Minnesota Republicans are backing a constitutional amendment that would require a photo ID to vote. While it sounds like a simple requirement, Ellison says it is a solution in search of a problem and is aimed at disenfranchising thousands of eligible voters.
Representative Ellison brought forth members of population groups that would be have their votes surpressed if the amendment were to pass. One of those was Mai Thor, a woman who was in a wheelchair. She said in the past few decades barriers to voting for the disabled had been reduced with the passage of the American with Disabilities Act and the Help America Vote act.

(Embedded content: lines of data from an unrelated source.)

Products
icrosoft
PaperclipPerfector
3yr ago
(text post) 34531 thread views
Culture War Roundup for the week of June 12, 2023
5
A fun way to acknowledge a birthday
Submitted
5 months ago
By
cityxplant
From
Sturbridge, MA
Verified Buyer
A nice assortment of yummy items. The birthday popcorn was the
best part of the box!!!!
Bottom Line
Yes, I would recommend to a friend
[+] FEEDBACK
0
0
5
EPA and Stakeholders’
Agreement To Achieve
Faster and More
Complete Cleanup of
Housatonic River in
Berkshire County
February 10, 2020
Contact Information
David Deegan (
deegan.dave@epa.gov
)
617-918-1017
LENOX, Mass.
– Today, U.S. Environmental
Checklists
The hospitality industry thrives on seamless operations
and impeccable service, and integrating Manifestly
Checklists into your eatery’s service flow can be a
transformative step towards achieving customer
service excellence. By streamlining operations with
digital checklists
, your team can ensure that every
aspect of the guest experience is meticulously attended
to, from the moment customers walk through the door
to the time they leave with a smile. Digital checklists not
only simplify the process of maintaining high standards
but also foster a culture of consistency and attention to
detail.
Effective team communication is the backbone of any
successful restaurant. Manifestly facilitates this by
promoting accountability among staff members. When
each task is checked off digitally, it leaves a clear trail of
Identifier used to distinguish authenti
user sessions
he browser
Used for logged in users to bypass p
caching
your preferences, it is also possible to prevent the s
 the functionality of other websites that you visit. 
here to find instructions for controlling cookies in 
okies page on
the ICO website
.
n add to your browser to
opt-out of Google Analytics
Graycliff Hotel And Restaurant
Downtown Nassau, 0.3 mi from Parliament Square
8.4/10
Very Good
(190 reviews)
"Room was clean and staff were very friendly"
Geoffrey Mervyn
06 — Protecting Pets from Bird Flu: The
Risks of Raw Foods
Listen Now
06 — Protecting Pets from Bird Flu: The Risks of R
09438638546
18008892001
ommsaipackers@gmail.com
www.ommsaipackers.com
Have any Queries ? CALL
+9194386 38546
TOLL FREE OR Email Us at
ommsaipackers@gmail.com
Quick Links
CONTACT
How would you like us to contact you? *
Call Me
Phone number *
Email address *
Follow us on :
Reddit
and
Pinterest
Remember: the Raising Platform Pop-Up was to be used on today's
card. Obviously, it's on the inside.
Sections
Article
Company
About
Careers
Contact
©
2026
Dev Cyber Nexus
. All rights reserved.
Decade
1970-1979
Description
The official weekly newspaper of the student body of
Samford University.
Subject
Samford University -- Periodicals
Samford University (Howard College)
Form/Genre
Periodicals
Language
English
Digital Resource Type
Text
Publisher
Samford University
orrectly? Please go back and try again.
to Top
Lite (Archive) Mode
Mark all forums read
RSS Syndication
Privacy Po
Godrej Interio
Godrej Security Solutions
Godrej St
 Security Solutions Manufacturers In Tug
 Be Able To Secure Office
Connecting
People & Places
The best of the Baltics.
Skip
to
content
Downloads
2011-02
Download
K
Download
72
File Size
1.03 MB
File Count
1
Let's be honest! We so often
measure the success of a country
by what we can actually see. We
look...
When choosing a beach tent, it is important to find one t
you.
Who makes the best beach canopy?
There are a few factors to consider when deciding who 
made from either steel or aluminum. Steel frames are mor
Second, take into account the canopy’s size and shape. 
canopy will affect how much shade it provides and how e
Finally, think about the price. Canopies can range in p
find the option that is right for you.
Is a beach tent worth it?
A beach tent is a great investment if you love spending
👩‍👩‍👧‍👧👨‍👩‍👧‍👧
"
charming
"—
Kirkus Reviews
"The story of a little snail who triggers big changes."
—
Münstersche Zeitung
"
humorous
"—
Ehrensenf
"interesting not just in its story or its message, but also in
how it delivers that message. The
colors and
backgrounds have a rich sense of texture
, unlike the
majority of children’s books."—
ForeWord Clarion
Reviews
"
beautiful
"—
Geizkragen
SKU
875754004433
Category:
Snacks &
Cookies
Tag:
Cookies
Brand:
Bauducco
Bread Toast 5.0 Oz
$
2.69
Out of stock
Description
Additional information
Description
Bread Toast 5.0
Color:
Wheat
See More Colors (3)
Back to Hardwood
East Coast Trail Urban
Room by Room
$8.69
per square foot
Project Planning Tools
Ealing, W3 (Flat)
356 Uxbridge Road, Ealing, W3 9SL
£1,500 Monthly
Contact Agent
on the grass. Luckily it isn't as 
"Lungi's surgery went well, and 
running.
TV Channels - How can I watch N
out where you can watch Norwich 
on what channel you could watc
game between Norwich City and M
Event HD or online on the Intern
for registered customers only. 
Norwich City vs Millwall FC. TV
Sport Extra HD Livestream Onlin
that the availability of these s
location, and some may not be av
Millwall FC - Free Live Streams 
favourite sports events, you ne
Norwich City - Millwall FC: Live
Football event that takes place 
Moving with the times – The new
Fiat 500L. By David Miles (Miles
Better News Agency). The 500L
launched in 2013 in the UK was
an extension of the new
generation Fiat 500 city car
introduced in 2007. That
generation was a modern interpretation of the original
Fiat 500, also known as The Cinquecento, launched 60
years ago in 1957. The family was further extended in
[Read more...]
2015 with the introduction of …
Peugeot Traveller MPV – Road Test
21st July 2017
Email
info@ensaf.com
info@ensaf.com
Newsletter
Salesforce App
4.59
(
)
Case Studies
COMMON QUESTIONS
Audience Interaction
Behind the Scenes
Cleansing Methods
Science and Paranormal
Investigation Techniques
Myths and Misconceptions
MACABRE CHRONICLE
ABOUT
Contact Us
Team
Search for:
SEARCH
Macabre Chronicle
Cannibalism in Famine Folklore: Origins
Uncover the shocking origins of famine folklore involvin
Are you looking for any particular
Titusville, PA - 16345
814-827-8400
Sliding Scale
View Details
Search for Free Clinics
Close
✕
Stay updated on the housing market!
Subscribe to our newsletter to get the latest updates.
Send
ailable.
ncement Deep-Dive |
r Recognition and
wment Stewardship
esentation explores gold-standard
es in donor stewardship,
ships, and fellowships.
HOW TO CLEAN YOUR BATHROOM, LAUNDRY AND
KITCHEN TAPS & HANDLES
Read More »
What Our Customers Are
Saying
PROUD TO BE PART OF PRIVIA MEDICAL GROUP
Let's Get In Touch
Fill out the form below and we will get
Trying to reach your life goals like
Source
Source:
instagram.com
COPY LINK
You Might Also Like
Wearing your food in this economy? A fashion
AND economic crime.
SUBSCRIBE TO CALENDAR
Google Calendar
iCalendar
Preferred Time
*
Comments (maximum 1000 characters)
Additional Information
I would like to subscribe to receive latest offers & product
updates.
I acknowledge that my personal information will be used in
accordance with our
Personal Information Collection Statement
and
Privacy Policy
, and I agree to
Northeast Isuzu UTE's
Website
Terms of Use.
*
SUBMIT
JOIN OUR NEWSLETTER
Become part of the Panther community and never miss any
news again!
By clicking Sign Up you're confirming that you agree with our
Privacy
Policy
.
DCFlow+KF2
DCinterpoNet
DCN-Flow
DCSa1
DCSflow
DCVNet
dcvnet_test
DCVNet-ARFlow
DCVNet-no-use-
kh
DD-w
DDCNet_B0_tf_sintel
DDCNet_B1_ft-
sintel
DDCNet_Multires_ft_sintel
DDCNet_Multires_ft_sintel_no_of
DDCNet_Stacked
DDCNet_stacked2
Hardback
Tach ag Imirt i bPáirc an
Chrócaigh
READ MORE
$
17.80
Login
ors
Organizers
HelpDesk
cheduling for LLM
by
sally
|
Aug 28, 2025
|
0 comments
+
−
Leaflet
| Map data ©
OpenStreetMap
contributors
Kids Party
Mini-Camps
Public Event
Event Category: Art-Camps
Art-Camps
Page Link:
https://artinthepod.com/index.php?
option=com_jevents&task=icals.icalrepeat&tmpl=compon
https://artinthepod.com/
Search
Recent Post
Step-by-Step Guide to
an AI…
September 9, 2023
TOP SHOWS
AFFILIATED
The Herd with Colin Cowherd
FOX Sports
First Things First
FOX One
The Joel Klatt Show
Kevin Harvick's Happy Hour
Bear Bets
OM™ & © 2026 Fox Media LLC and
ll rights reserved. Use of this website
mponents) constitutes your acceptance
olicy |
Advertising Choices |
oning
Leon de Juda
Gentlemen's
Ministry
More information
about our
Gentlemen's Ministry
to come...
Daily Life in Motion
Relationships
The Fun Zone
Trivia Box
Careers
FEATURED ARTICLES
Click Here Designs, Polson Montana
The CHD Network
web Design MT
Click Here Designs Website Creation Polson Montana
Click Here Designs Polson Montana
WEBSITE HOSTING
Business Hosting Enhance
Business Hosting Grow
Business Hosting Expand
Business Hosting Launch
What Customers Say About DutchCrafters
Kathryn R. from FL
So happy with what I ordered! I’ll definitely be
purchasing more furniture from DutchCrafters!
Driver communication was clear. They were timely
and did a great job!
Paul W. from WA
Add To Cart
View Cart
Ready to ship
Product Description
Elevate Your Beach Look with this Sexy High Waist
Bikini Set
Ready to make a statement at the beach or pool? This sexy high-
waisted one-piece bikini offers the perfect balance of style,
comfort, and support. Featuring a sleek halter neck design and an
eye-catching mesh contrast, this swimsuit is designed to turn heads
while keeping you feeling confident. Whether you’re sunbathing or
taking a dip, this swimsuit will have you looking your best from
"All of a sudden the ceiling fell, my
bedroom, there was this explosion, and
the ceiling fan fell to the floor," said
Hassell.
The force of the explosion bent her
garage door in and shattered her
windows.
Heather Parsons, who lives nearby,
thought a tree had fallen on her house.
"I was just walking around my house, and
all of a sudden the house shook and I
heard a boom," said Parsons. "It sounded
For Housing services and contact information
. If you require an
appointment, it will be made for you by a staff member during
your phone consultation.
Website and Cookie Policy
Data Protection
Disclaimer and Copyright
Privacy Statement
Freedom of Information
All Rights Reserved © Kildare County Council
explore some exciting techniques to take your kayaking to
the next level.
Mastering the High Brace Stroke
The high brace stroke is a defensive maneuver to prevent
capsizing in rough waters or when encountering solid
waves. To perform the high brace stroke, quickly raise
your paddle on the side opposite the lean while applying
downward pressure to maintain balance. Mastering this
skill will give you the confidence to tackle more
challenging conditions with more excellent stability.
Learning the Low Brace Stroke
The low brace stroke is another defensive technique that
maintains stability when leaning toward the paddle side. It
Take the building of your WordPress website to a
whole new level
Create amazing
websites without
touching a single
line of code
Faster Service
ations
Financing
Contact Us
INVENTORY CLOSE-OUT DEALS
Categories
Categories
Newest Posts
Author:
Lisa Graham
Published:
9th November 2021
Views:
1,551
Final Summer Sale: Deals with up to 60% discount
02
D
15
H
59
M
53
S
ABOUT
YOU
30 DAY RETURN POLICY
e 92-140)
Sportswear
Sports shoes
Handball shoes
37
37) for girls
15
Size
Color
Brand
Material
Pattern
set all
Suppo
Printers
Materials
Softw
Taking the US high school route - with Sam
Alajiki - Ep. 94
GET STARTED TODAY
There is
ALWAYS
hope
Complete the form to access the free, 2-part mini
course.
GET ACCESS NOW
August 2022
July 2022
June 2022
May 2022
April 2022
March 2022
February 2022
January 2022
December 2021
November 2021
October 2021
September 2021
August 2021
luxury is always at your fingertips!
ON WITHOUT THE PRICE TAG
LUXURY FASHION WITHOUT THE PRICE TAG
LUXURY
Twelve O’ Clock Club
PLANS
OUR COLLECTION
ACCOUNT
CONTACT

But Thor said that voter photo ID would put up new barriers to voting for the disabled. Many disabled people, she said, live in poverty. There are 500,000 disabled people in Minnesota. About 10% or 50,000 do not have a government issued photo ID. There are many barriers to them getting an ID, including basic problems such as no transportation.
Representative Ellison said the American Legislative Exchange Council (ALEC) is behind the sudden push in states to require a photo ID to vote. He called the push a deliberate strategy to disenfranchise voters that oppose ALEC’s agenda.
Others spoke out against the amendment.
John Martin explained how photo ID affects seniors and people of color. Cory Baird talked about about how photo ID affects students. Sadik Warfa described about how photo ID affects New Americans.